What Actually Changed
The concrete difference:
| Before | After |
|---|---|
| Edit on prodbox directly | Feature branches with auto-deploy |
| No CI | Lint, format, test, security scan on every push |
| Manual “looks good” review | Adversarial multi-agent review loops |
rsync to deploy | git push triggers GitHub Actions |
| Rollback = “hope you remember what changed” | Automatic rollback on health check failure |
| ”Did I break something?” | Agent detects deviations before they happen |
The agent that broke production at 2 AM is the same agent that now refuses to touch production without going through the pipeline.
The Key Insight
Skills aren’t about making the agent smarter. They’re about making it constrained. An unconstrained agent with GPT-4 or Claude-level capability is dangerous precisely because it can do anything — including the wrong thing, confidently. Skills give the agent a decision tree that routes it toward correct behavior regardless of how creative its reasoning gets.
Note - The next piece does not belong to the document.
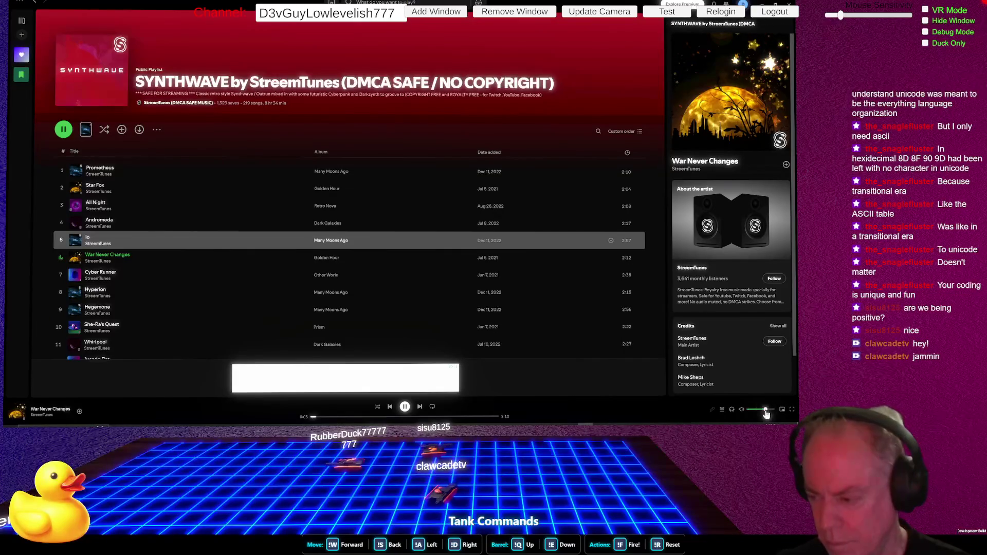
pyautogui.click(61, 276)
The pattern is simple: define the workflow as a markdown file, put hard rules in a guardrails section, and let the agent read and execute it mechanically. The agent’s intelligence handles the details; the skill structure handles the process.
What’s Next
This is Part 1. In upcoming posts, I’ll cover:
- Part 2: BugBot Deep Dive — how adversarial loops with confidence scoring catch bugs that unit tests miss
- Part 3: ArchReview — tracing every code path through a feature to find structural problems
- Part 4: The Full Stack — how all nine skills compose into a development lifecycle
The skills are evolving as I use them. Every time the agent does something wrong, I add a guardrail. Every time I do something manually that should be automated, I build a skill. The system gets stricter over time, which is exactly the point.
If you’re using AI coding agents and shipping code without a pipeline like this, you’re where I was three months ago. It works until it doesn’t. The investment in building these skills pays for itself the first time the agent catches a deviation you would have missed at midnight.